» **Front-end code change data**
◇ ◇ ◇ ◇

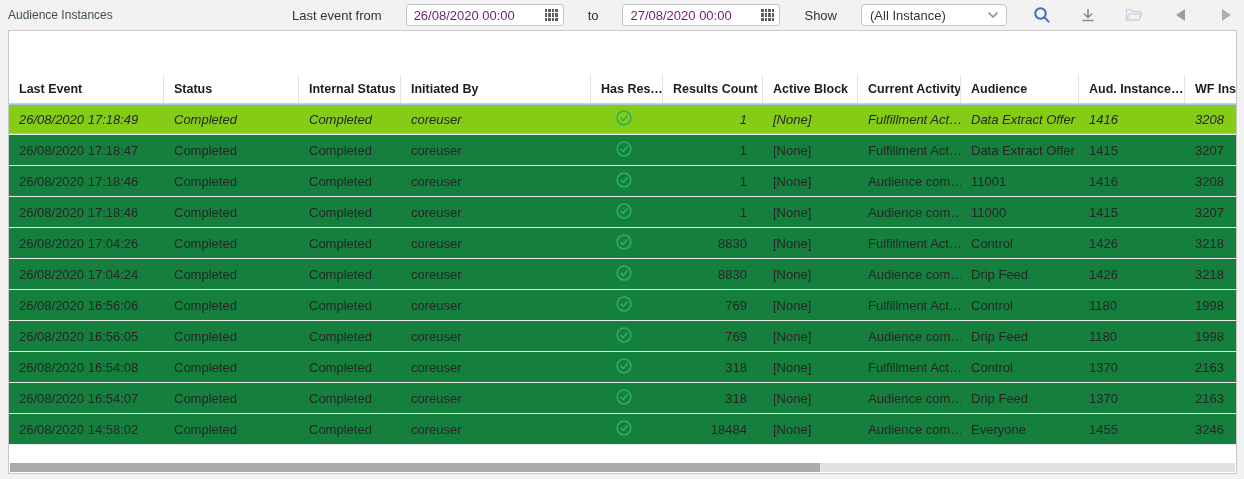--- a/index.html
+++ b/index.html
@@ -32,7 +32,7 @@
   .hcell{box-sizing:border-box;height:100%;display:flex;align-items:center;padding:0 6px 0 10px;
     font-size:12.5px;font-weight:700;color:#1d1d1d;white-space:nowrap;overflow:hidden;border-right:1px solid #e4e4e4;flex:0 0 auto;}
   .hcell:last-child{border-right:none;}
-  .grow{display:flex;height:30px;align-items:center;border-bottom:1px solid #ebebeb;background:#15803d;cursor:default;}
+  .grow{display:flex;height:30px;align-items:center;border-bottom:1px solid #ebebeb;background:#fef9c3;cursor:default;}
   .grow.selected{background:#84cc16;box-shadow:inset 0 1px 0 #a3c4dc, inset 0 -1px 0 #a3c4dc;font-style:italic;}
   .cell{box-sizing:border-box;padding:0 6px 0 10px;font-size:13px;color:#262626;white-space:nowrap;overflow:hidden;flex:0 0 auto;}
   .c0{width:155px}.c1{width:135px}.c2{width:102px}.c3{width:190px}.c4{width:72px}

◇ ◇ ◇ ◇

» **WORK ITEM**
All lines of the entries above where "height" turns up should be reported.

» **ANSWER TO THIS EXERCISE**
   .hcell{box-sizing:border-box;height:100%;display:flex;align-items:center;padding:0 6px 0 10px;
-  .grow{display:flex;height:30px;align-items:center;border-bottom:1px solid #ebebeb;background:#15803d;cursor:default;}
+  .grow{display:flex;height:30px;align-items:center;border-bottom:1px solid #ebebeb;background:#fef9c3;cursor:default;}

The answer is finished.